[c-nsp] etherchannel load-balancing and unpredictability

Keegan Holley keegan.holley at sungard.com
Tue Jul 19 20:22:21 EDT 2011


2011/7/19 Steven Pfister <SPfister at dps.k12.oh.us>

> I have a question regarding etherchannel load balancing. I've got a
> 4507R switch connected to a 3560 switch by means of two content filters
> which are acting as transparent bridges. The two ports on each side that
> the content filters are connected to are set up as access ports and are
> in an etherchannel. The load balancing method on each switch is set to
> src-dst-ip.

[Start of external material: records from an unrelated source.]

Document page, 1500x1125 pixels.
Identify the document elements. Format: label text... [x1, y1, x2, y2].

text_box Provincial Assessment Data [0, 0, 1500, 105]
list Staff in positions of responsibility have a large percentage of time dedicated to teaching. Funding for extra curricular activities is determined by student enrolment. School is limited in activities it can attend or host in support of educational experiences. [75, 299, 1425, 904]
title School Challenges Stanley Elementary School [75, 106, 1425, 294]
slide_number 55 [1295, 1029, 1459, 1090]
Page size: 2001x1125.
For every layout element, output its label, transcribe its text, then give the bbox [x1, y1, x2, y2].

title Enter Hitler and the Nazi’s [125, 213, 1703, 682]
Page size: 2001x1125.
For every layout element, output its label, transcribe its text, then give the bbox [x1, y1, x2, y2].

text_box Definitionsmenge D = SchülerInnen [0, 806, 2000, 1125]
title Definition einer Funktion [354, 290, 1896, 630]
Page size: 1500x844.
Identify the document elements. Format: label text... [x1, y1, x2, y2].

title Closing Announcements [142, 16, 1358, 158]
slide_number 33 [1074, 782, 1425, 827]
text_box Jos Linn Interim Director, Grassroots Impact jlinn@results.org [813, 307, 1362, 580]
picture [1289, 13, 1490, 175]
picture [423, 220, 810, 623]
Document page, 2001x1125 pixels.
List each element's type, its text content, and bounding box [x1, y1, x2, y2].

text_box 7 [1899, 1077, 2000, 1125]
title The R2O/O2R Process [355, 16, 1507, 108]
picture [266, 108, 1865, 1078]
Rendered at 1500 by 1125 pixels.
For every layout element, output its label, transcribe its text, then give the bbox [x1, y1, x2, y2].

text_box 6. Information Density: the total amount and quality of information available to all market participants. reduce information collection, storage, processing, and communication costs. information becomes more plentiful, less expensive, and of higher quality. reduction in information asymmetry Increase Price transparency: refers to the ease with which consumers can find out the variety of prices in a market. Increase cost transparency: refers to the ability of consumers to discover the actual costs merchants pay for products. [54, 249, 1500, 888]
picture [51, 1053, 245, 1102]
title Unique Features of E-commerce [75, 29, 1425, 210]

I was under the impression that each pair of source and
> destination ip address would select exactly one content filter no matter
> which direction.
>
> this is exactly what is unpredictable about it.  The operation is a hash so
different src/dst pairs aren't always going to chose different links.  For
example (a very simple one)  if you have a subnet 192.168.100.0/24 and
station .1 talks to station .3 and .5 there's nothing to prevent both of
those conversations from using the same link.  It's based on a mathematical
formula that does not vary.  If for example you add .2 and it talks to .4
and .6 they may use the second link.  However, what if the "odd" numbered
conversations are just above 1G say 1.2G or so.  They will drop packets and
there will be no way to hash them to a different link other than changing
load-balancing algorithms.  The being said the other algorithms are just as
unpredictable for just the same reasons.  It depends completely on your
traffic patterns.  Adding TCP/UDP port may even this out a bit but I don't
believe it is supported on the 3560.